Ceux qui le connaissent pourraient s’étonner de trouver dans cette chronique le nom d’Emil Iuga, aux côtés de celui du bienheureux Ioan Bălan par exemple ou d’autres personnes mortes en odeur de sainteté, mais n’ai-je pas dit dès le début de cette chronique que je désirais présenter des grands et des petits, des hommes et des femmes, des Roumains et des étrangers, mais l’on pourrait ajouter aussi des bons et des méchants, si tant est que l’on puisse affubler un être humain d’un tel épithète absolu. Si l’on devait présenter les proches de Jésus, pourrait-on faire l’impasse sur Judas ? D’ailleurs une seule lettre sépare en roumain les noms de Iuga et de Iuda !

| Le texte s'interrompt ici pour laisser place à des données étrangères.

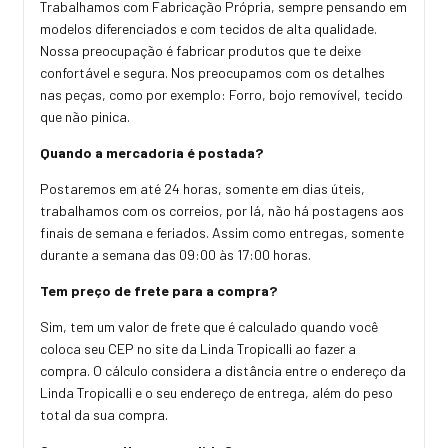
Trabalhamos com Fabricação Própria, sempre pensando em
modelos diferenciados e com tecidos de alta qualidade.
Nossa preocupação é fabricar produtos que te deixe
confortável e segura. Nos preocupamos com os detalhes
nas peças, como por exemplo: Forro, bojo removível, tecido
que não pinica.
Quando a mercadoria é postada?
Postaremos em até 24 horas, somente em dias úteis,
trabalhamos com os correios, por lá, não há postagens aos
finais de semana e feriados. Assim como entregas, somente
durante a semana das 09:00 às 17:00 horas.
Tem preço de frete para a compra?
Sim, tem um valor de frete que é calculado quando você
coloca seu CEP no site da Linda Tropicalli ao fazer a
compra. O cálculo considera a distância entre o endereço da
Linda Tropicalli e o seu endereço de entrega, além do peso
total da sua compra.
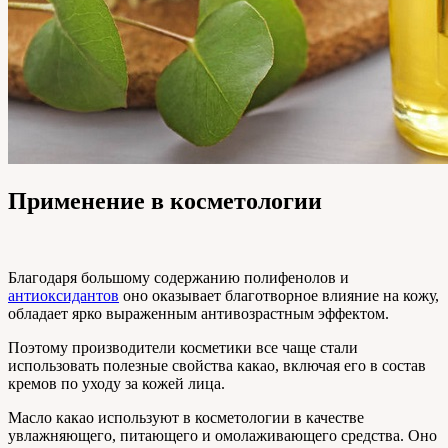
Применение в косметологии
Благодаря большому содержанию полифенолов и
антиоксидантов
оно оказывает благотворное влияние на кожу,
обладает ярко выраженным антивозрастным эффектом.
Поэтому производители косметики все чаще стали
использовать полезные свойства какао, включая его в состав
кремов по уходу за кожей лица.
Масло какао используют в косметологии в качестве
увлажняющего, питающего и омолаживающего средства. Оно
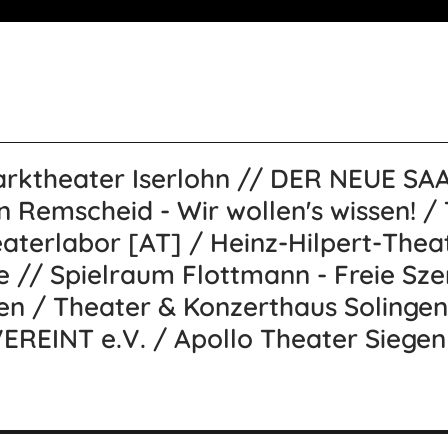
arktheater Iserlohn // DER NEUE SAA
n Remscheid - Wir wollen's wissen! /
aterlabor [AT] / Heinz-Hilpert-Theat
// Spielraum Flottmann - Freie Szen
en / Theater & Konzerthaus Solinge
EREINT e.V. / Apollo Theater Siegen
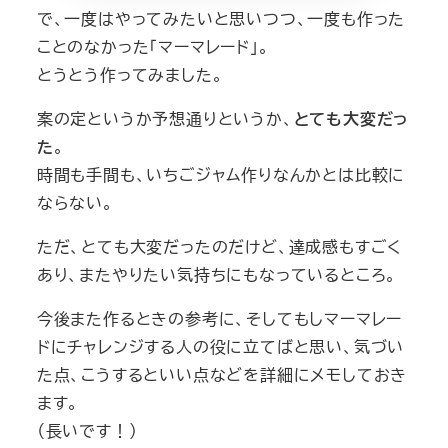
で、一度はやってみたいと思いつつ、一度も作った
ことのなかった「マーマレード」。
とうとう作ってみました。
案の定というか予想通りというか、
とても大変だっ
た
。
時間も手間も、いちごジャム作りなんかとは比較に
ならない。
ただ、とても大変だったのだけど、達成感もすごく
あり、またやりたい気持ちにもなっているところ。
今後また作るときの参考に、そしてもしマーマレー
ドにチャレンジする人の役に立てばと思い、気づい
た点、こうするといい点などを詳細にメモしておき
ます。
（長いです！）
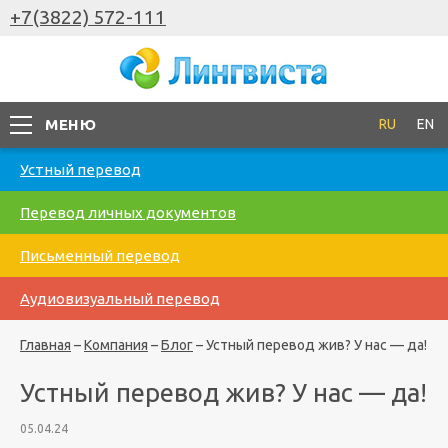
+7(3822) 572-111
МЕНЮ
RU
EN
Устный перевод
Перевод личных документов
Письменный перевод
Аудиовизуальный перевод
Главная
–
Компания
–
Блог
–
Устный перевод жив? У нас — да!
Устный перевод жив? У нас — да!
05.04.24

Oui, Emil Iuga, lors de la liquidation de l’Église gréco-catholique par le régime communiste, en 1948, a préféré prendre le parti du persécuteur que de subir lui-même la persécution. À sa décharge l’on peut dire qu’il s’est montré tout aussi chancelant dans le rôle du traître que dans celui du bon pasteur. Dans ses Mémoires, Iuliu Hossu dit qu’il souffrait de « moral insanity, cum spune englezul ».

Pourtant, il avait reçu beaucoup de son Église. Grâce à Vladimir Ghika, et avec de nombreux autres étudiants roumains, tant orthodoxes que catholiques, il avait pu étudier la théologie à l’Université de Strasbourg. Il était même devenu président de l’association des étudiants roumains de cette université. En 1928, il avait organisé une grande cérémonie franco-roumaine couronnée par une liturgie solennelle célébrée par Vladimir Ghika à la cathédrale de Strasbourg. Il avait été nommé, à la fin de ses études, recteur de l’église roumaine-unie de Rome, l’église San Salvatore delle Coppelle. Et il avait finalement été nommé chanoine du chapitre de Cluj-Gherla.

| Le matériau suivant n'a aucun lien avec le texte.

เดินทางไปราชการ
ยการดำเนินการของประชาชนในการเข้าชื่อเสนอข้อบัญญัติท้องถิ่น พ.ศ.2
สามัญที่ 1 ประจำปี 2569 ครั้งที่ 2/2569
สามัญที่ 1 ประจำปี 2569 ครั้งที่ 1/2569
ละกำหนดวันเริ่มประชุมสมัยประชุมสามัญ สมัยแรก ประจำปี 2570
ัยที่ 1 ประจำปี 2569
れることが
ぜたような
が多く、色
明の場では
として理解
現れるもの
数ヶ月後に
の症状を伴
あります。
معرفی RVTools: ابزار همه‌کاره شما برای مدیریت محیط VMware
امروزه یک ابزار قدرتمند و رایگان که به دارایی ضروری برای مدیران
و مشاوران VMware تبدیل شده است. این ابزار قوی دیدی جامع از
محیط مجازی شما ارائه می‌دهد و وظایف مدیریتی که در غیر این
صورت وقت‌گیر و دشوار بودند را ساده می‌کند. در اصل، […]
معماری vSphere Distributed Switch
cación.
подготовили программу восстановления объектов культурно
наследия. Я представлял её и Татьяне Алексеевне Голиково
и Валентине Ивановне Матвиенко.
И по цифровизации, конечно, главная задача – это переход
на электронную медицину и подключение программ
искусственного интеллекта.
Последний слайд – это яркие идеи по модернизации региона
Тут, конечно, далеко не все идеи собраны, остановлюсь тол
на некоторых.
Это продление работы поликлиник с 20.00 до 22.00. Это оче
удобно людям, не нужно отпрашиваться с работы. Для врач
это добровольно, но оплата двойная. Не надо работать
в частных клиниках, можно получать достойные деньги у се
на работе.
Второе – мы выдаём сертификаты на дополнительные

Il était ambitieux, et c’est sans doute ce qui l’a perdu. On le sent dans ses lettres, dans le zèle qu’il met à organiser cette grande fête de Strasbourg, ou plus tard, à Rome, dans les efforts qu’il déploie pour faire connaître la cérémonie en l’honneur des 200 ans de l’intronisation comme évêque d’Innocent Micu-Klein. Est-ce pour la gloire de son Église ou pour la sienne propre qu’il agit avec tant de zèle ? Une phrase concluant sa lettre à Vladimir Ghika du 20 juin 1929, nous met la puce à l’oreille, surtout lorsque l’on connaît la suite : « les articles signés dans les journaux d’un bon nombre de membres de la colonie [à propos des cérémonies qu’il organise à Rome] m’assurent toujours plus que je suis bien vu de la colonie roumaine du lieu ».

Probablement pensa-t-il que l’absorption de l’Église Gréco-Catholique par l’Église Orthodoxe lui permettrait d’assouvir son ambition. Il semble que le titre de chanoine ne lui suffisait pas, ni même celui d’évêque, car pour prix de sa trahison, il demanda, dès l’été 1948, dans des pourparlers secrets, à devenir Métropolite orthodoxe de Transylvanie. Ce qu’il n’obtint pas. Et lorsque le Patriarche orthodoxe lui proposa plus tard le siège d’évêque de Cluj, en 1957, il accepta à la condition que celui-ci soit élevé au rang de métropolie[1] ! Finalement il n’obtint rien… ou presque rien, juste une petite paroisse orthodoxe à 30 deniers de revenu…

[1] Ovidiu Bozgan, Unificarea bisericii, Universitatea București, 2002.

Luc Verly


Articol publicat în traducere, într-o formă restrânsă, în Actualitatea creștină, nr. 12 / 2024, p. 27.